▶ **Your instructions**:
Please render the listing below as a Markdown table with two columns, Row and Line, giving each non-blank line its own numbered row. Leave the pictures out of the table.

++++

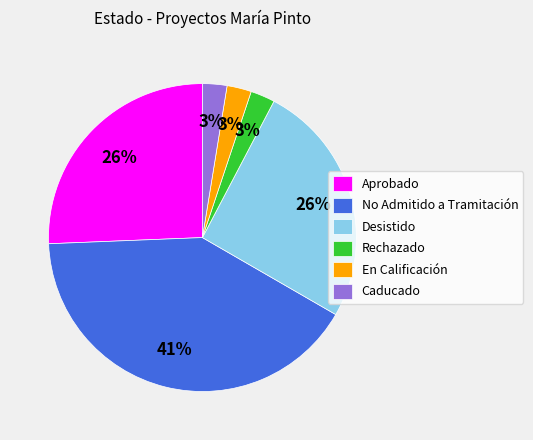

Is there a majority slice in this chart?

No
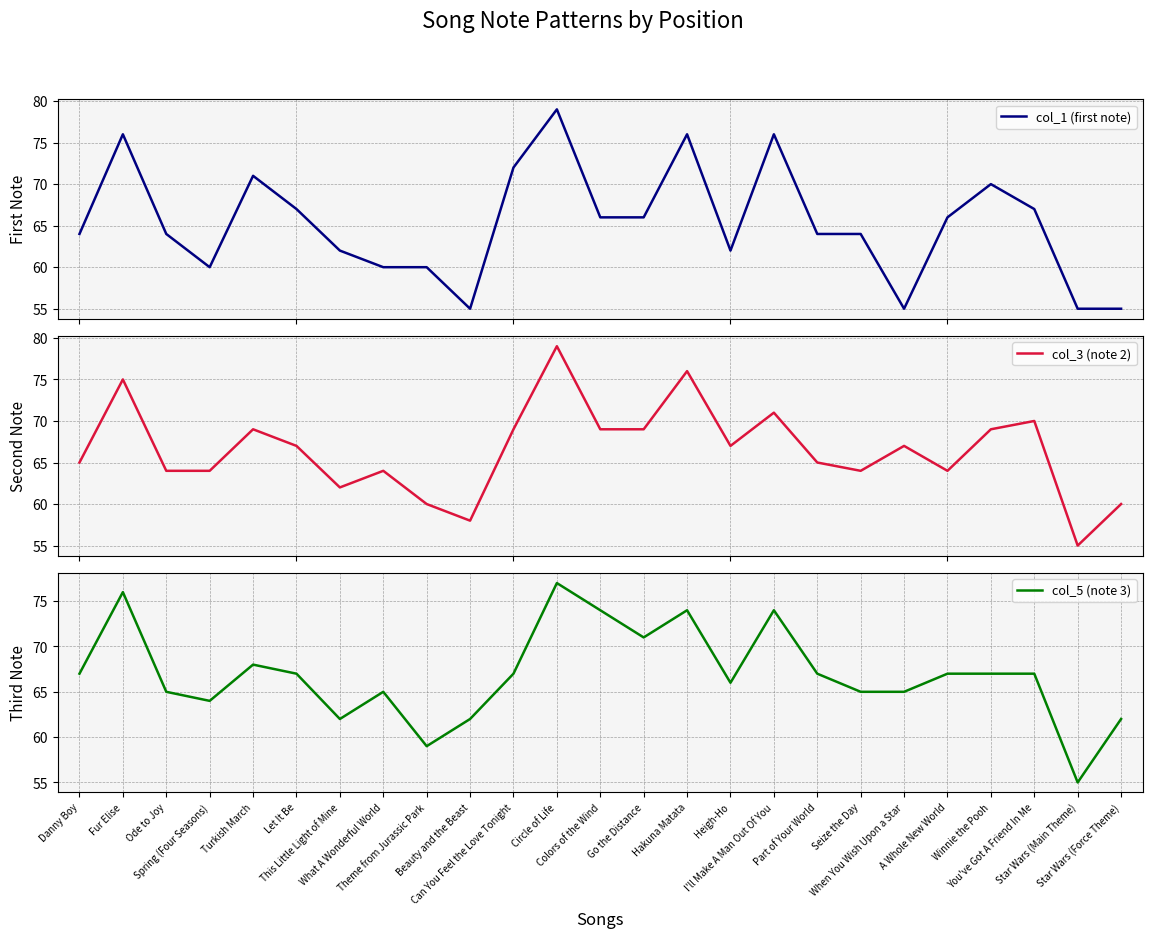

At which label does col_3 (note 2) first exceed 67?

Fur Elise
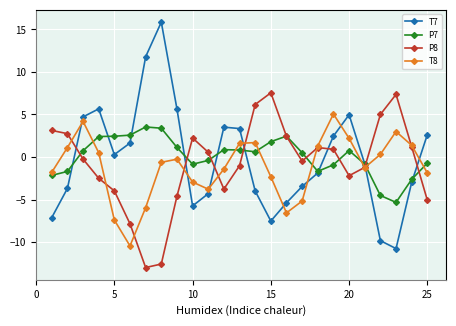

How many interior local peaks does the P8 series have?

4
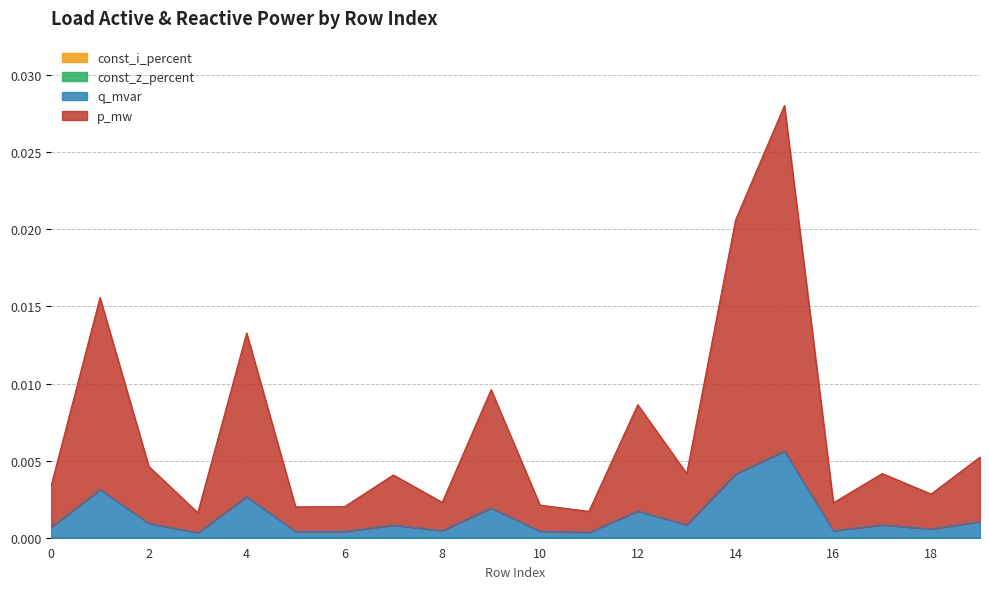

At which category does q_mvar reach its first local peak?

1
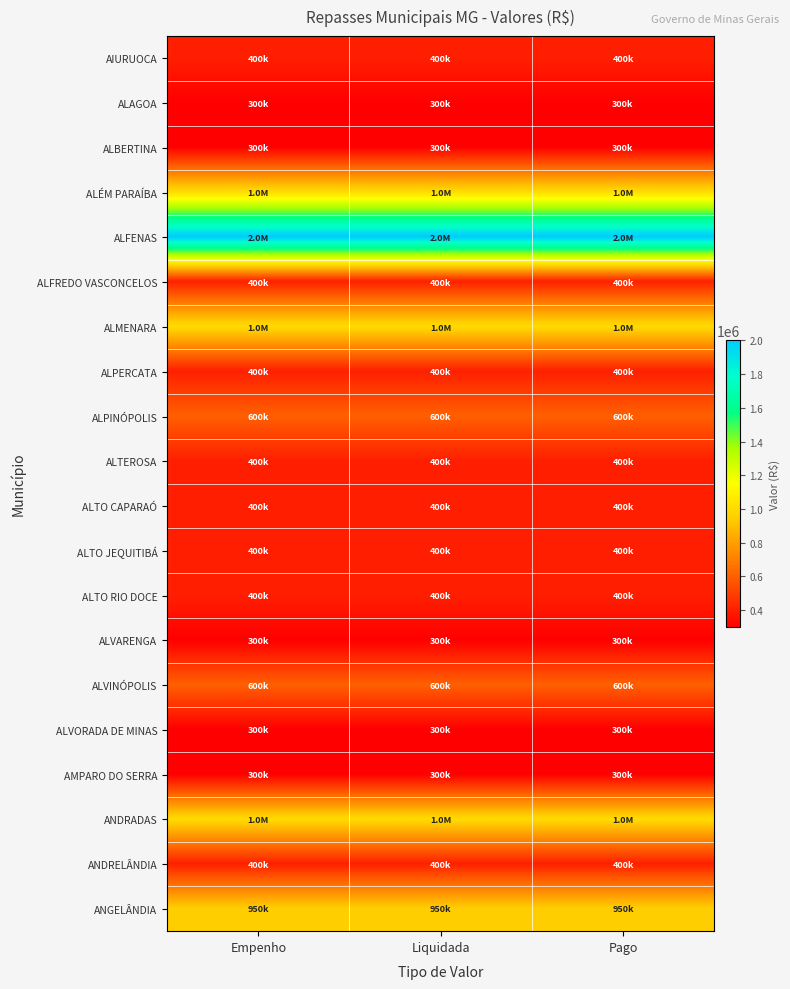

Which series has the largest range (max minus min)?

AIURUOCA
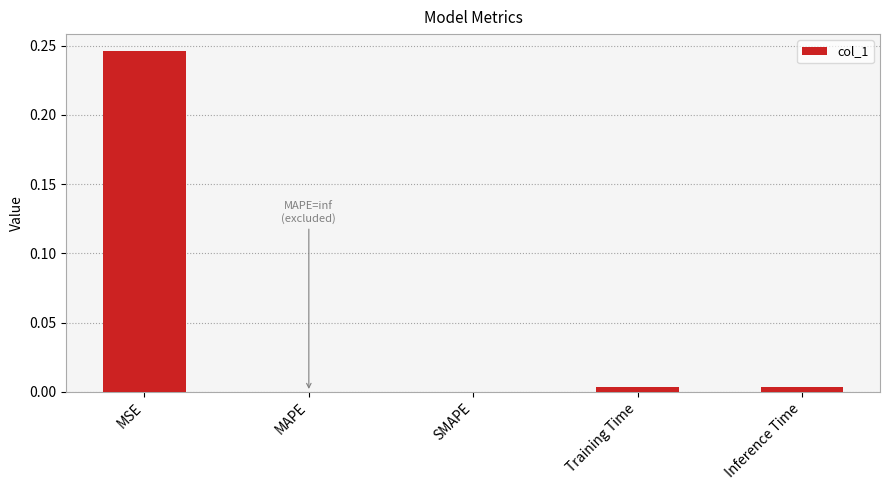

Which label corresponds to the largest value in the chart?

MSE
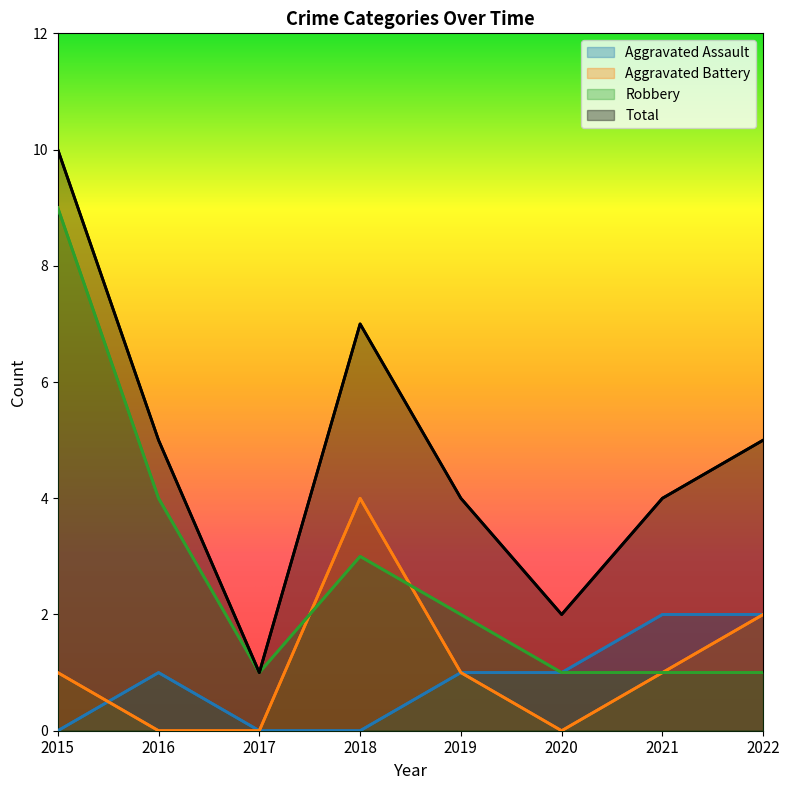

What is the sum of all Aggravated Battery values?

9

++++

▶ **Completed exercise**:
| Row | Line |
|---|---|
| 1 | Is there a majority slice in this chart? |
| 2 | No |
| 3 | At which label does col_3 (note 2) first exceed 67? |
| 4 | Fur Elise |
| 5 | How many interior local peaks does the P8 series have? |
| 6 | 4 |
| 7 | At which category does q_mvar reach its first local peak? |
| 8 | 1 |
| 9 | Which series has the largest range (max minus min)? |
| 10 | AIURUOCA |
| 11 | Which label corresponds to the largest value in the chart? |
| 12 | MSE |
| 13 | What is the sum of all Aggravated Battery values? |
| 14 | 9 |